The Civilization: A New Dawn Board Game Might Be Too Streamlined

If you’ve played videogames at all in the last 30 years, you’ve probably at least come across Sid Meier’s Civilization franchise, which popularized the game genre known as 4X: eXplore, eXpand, eXploit and eXterminate. First released in 1991, the edition that occupied my time for most of the first semester of my junior year at college, it was itself inspired by a 1980 board game of the same name and by the Empire war games of the 1970s, as well as Meier’s own earlier hits SimCity and Railroad Tycoon. The original Civilization began in 4000 BC and had players start out with one primitive village, exploring the area around them to acquire resources, develop technologies (traversing a “tech tree” of prerequisites); building roads, factories, and Wonders of the World; and, of course, beating the hell out of their opponents. It was incredibly addictive, and subsequent editions have gotten more detailed and longer to play, with the latest edition, 2016’s Civilization VI, apparently as addictive as ever.
I’ve largely avoided the game since the third edition because of the time commitment and my tendency to play it to the exclusion of all other activities short of respiration, and didn’t play the 2010 board game adaptation from Fantasy Flight Games because it suggested a minimum required playing time of two hours (which means you’re probably looking at three-plus). FFG has mitigated that concern with the new version of the game, Civilization: A New Dawn, which came out in December. Rather than stripping out most of the rules from its predecessor or the videogame franchise, this takes the theme and the look of the other games and builds a simpler rule set on the same chassis. That has its pros and cons—while this will definitely feel like Civilization to folks who’ve played any of the earlier titles in the series, it might be too bare-bones to scratch that 4X itch.

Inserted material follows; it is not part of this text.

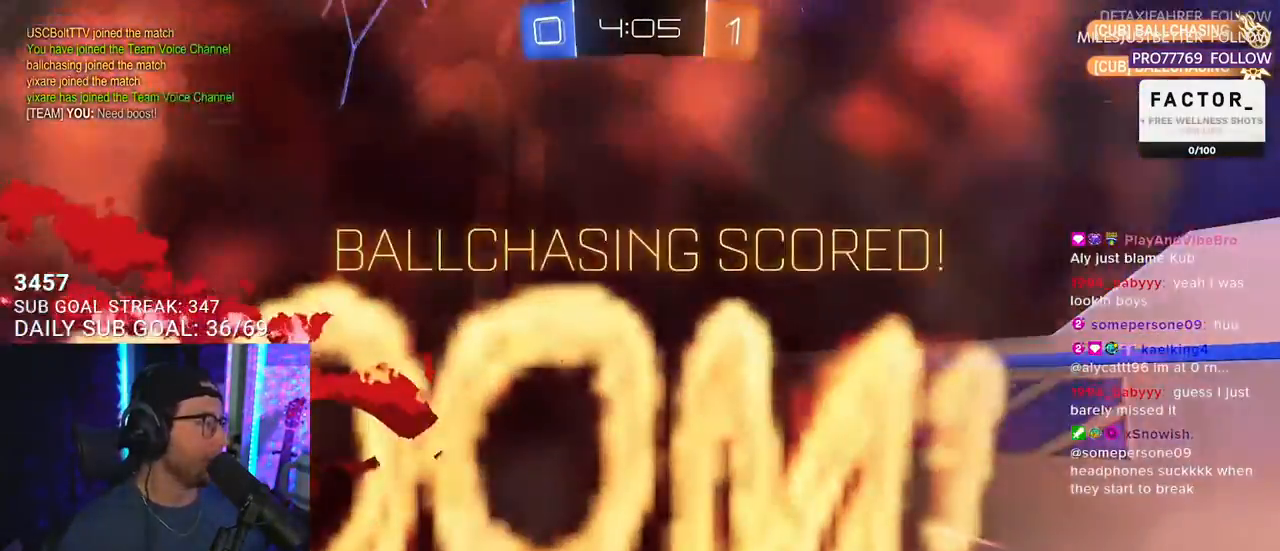
{"buttons": [], "left_stick": "center", "right_stick": "center", "events": []}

Civilization: A New Dawn is designed for two to four players and can be finished in about an hour once you get the hang of the rules. The board is variable in size and shape, and includes hexes of five terrain types plus water spaces. Each player starts with one capital city on the board, and will be able to add up to seven more cities over the course of the game. Players explore the board by placing control tokens on hexes adjacent to their cities, and later adjacent to other control tokens as well; these tokens can be unreinforced or reinforced, which matters if they’re attacked by other players or barbarians, neutral units that move around the board in semi-random fashion.
Each player begins the game with the same five Focus cards, which prescribe the actions the player may take; they’re arrayed in a row under a frame that shows the five terrain types under the numbers 1 through 5. On your turn, you choose one of the five actions and execute it, using the number and/or terrain type to fill in certain variables on the card. If the action you choose involves placing control tokens or building a city, you can only place or build on hexes with terrain types matching the one above the Focus card or those to the left (lower in value/difficulty). If you wish to build a Wonder, the number above the card is the base value to build it, to which you’ll have to add resources. If you attack another player, barbarian or neutral city-state, your base attack value is the number above the card. These five cards are all Era I at the start of the game, and you can advance your tech dial or use other bonuses to upgrade them over the course of the game, up to Era IV cards, which are the most powerful. After you use a card, you move it to the left of the queue and move all cards one slot to the right to fill in the open space, a mechanic that’s become much more common in games the last two or three years (Asmodee’s Otys, released earlier this year, has it too).